# AKC Canton,OH German shepherd, he just turned 2 years old,



## TriadGSD (Feb 19, 2011)

german shepherd



I have a huge male AKC German shepherd, he just turned 2 years old, I need to rehome. I am working a lot and used to breed and wanted to show but just don't have time anymore. He is 110 pounds, gorgeous German plush coat black and tan saddle. He has an amazing pedigree, German V and VA titled show lines, schultzhund titled ancestors and he does have a small bit of American champions on his dads side. He is an indoor house dog, fully trained and obedience trained, amazing in the house, and loves to walk and swim. He is great with kids cats and other dogs. He is Not fixed, comes with full registration and is up to date. (*****edited**** For more info they can send they can send pictures, or PM....)


----------



## Deuce (Oct 14, 2010)

Are rehoming fees allowed on the Ohio Craigslist site? I know they're not here.


----------



## TriadGSD (Feb 19, 2011)

you can rehome with a small adoption fee which is same as rehoming fee. it says on the craiglist site for all states its allowed at the top of "pets" page- [ please take discussions to pets forum ] [ no pet sales or breeding please -- rehoming with small adoption fee OK ]

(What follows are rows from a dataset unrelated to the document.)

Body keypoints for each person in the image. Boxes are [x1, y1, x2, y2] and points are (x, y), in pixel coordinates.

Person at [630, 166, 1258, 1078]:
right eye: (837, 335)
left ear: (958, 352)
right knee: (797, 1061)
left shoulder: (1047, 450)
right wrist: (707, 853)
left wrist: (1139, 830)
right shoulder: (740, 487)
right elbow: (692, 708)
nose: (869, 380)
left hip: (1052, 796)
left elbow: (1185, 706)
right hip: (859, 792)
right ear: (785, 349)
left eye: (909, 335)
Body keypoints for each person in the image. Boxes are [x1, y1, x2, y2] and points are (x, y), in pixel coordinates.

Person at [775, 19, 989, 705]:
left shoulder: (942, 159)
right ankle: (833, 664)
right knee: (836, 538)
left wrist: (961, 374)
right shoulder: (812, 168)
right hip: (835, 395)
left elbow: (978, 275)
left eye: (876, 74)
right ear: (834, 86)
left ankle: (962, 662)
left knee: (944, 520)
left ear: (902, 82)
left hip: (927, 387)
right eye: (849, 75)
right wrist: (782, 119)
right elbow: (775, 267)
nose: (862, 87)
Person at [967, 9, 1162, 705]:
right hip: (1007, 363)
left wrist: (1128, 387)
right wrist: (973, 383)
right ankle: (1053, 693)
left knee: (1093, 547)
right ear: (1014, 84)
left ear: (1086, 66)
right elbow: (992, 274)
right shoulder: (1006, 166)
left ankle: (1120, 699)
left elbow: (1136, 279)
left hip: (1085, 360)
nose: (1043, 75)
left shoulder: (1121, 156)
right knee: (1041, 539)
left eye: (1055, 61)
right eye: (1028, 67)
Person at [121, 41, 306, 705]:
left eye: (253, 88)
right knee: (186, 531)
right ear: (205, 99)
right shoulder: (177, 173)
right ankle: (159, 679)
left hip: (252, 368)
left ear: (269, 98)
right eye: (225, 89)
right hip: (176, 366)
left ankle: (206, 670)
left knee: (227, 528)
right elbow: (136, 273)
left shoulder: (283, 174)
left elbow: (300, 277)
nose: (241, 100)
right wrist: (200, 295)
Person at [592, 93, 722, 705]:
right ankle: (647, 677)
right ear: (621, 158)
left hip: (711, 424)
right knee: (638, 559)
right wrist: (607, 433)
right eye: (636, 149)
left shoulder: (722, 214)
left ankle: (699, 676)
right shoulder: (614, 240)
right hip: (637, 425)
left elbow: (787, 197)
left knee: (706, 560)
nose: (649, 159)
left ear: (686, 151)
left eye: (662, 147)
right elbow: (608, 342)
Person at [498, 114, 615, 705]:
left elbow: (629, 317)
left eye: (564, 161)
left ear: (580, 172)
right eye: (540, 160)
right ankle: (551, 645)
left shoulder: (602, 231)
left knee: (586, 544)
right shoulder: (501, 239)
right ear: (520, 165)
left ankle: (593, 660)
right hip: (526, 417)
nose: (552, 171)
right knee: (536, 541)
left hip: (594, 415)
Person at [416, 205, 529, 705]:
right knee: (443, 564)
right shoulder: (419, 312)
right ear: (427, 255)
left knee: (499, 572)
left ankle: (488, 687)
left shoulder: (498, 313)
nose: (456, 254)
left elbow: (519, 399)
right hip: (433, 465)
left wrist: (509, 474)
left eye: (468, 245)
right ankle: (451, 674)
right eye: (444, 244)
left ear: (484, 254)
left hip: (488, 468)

most ask for adoption/rehoming fee because they dont want the pet to go to a bad home. i read a post once it said "if you cant pay the rehoming fee im asking then how would you be able to take care of the dog to buy food and vet visits" and i dont think your really allowed to give pets like dogs free anyways.


----------



## llombardo (Dec 11, 2011)

Original link is not working


----------